Use reduction goals have intrinsic appeal. Many will respond to calls to "cut drug use by our youth" However, harm reduction goals, which are defined in terms of human suffering not abstract counts, can be even more powerful: "Protect our children from drug market violence" Thus both use and harm reduction goals have greater potential to inspire than do process orientated goals, such as "spend more on drug enforcement" .

Relevant to policy decisions. Goals should be chosen such that the responsible individuals and agencies can affect the extent to which the goals are attained. No one would suggest giving the National Weather Service the goal of increasing the number of sunny days by 20%, yet only slightly more plausible goals are common. Politicians pledge to reduce high school drop out rates, yet in a democratic society, individuals and families make decisions that are largely beyond the control of the government let alone any single official.

Setting drug policy goals is similar to setting educational targets in this sense. It is easy for the government to outlaw consensual crime, but hard to prevent it. Drug use is characterized by long-term cycles of greater and lesser use (Musto, 1987). Government interventions certainly affect the quality of these cycles (e.g. whether use is severely punished or grudgingly tolerated) and they presumably have some impact on their magnitude and length, but the larger trends are a function of demand. Demand is the summation of the tastes and preferences of hundreds of millions of potential consumers, not a policy variable which the government can easily control.

Both use reduction and harm reduction are inferior to process-orientated goals in this respect. For example, the government could be held accountable for the extent to which it achieved a goal such as providing treatment on demand to all users. This is not an endorsement of process goals which have other, obvious limitations. The comparison illustrates, however, that neither use nor harm reduction goals are particularly good "score cards with which one can evaluate the government's performance; too many factors outside the government's control also affect use and harm.

Coda

Use reduction and harm reduction each have strengths and limitations. Our goals in writing this paper are (I) to prompt more debate about the choice of drug policy goals and (2) to provide the reader with insight and information that inform his or her own opinion. Having (hope fully) achieved some degree of success in those two respects, we will close by offering our own opinions.

Our recommendation is that the overall objective be to minimize the harm associated with the production, distribution, consumption and control of illicit substances. Reducing use should be seen as a principal means of attaining that end. However, although reducing use is a principal way of reducing harm, it is neither the only way nor a foolproof way. Some programs that have a negligible effect on use may reduce drug-related harm. For example, encouraging injection drug users to avoid unsafe sexual practices might reduce the spread of HIV. Similarly, some programs that reduce use may actually increase harm, e.g. prosecuting pregnant users for distributing drugs through their umbilical cord may discourage those who use anyhow from seeking prenatal care.

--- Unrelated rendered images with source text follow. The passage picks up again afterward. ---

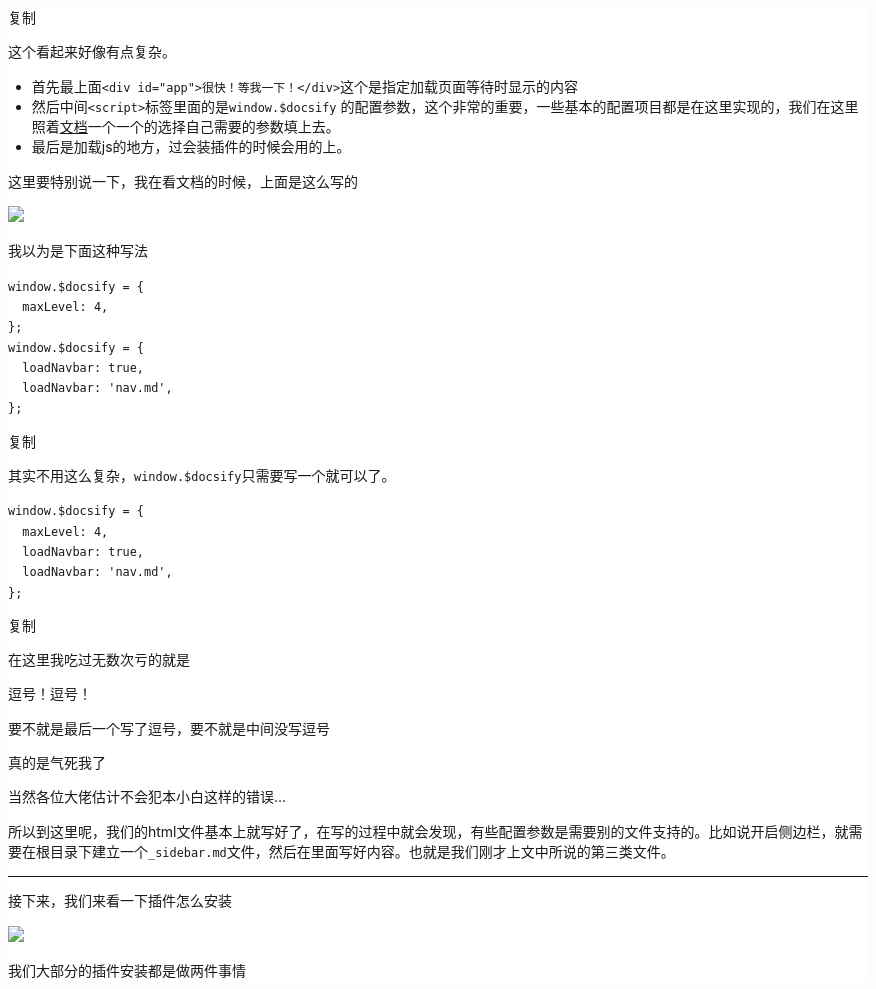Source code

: 复制

这个看起来好像有点复杂。

*   首先最上面`<div id="app">很快！等我一下！</div>`这个是指定加载页面等待时显示的内容
*   然后中间`<script>`标签里面的是`window.$docsify` 的配置参数，这个非常的重要，一些基本的配置项目都是在这里实现的，我们在这里照着[文档](/developer/tools/blog-entry?target=https%3A%2F%2Fdocsify.js.org%2F%23%2Fzh-cn%2Fconfiguration)一个一个的选择自己需要的参数填上去。
*   最后是加载js的地方，过会装插件的时候会用的上。

这里要特别说一下，我在看文档的时候，上面是这么写的

![](https://ask.qcloudimg.com/http-save/7689800/1c745d6e49af74d97c4c3c85c4c0bc7b.png)

我以为是下面这种写法

```
window.$docsify = {
  maxLevel: 4,
};
window.$docsify = {
  loadNavbar: true,
  loadNavbar: 'nav.md',
};
```

复制

其实不用这么复杂，`window.$docsify`只需要写一个就可以了。

```
window.$docsify = {
  maxLevel: 4,
  loadNavbar: true,
  loadNavbar: 'nav.md',
};
```

复制

在这里我吃过无数次亏的就是

逗号！逗号！

要不就是最后一个写了逗号，要不就是中间没写逗号

真的是气死我了

当然各位大佬估计不会犯本小白这样的错误...

所以到这里呢，我们的html文件基本上就写好了，在写的过程中就会发现，有些配置参数是需要别的文件支持的。比如说开启侧边栏，就需要在根目录下建立一个`_sidebar.md`文件，然后在里面写好内容。也就是我们刚才上文中所说的第三类文件。

* * *

接下来，我们来看一下插件怎么安装

![](https://ask.qcloudimg.com/http-save/7689800/4b5c61210e830cb151dea9c3834eb990.png)

我们大部分的插件安装都是做两件事情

If explicitly articulating harm reduction goals were deemed politically infeasible, then expressing use reduction goals in terms of the quantity consumed and/or amount spent on drugs, rather than prevalence, would be a "back door" way of making goals more reflective of the harms drugs impose.

Revising national goals in this manner could, if pursued, lead to substantial changes in policy. It is our belief (see Reuter & Caulkins, 1995) that augmenting use reduction with explicit harm reduction goals and admitting the possibility that one might at times be willing to accept higher use if it yields substantially less harmful use, would encourage wiser policies.

Acknowledgement

Financial support was provided by the Ford Foundation and the Rand Corporation.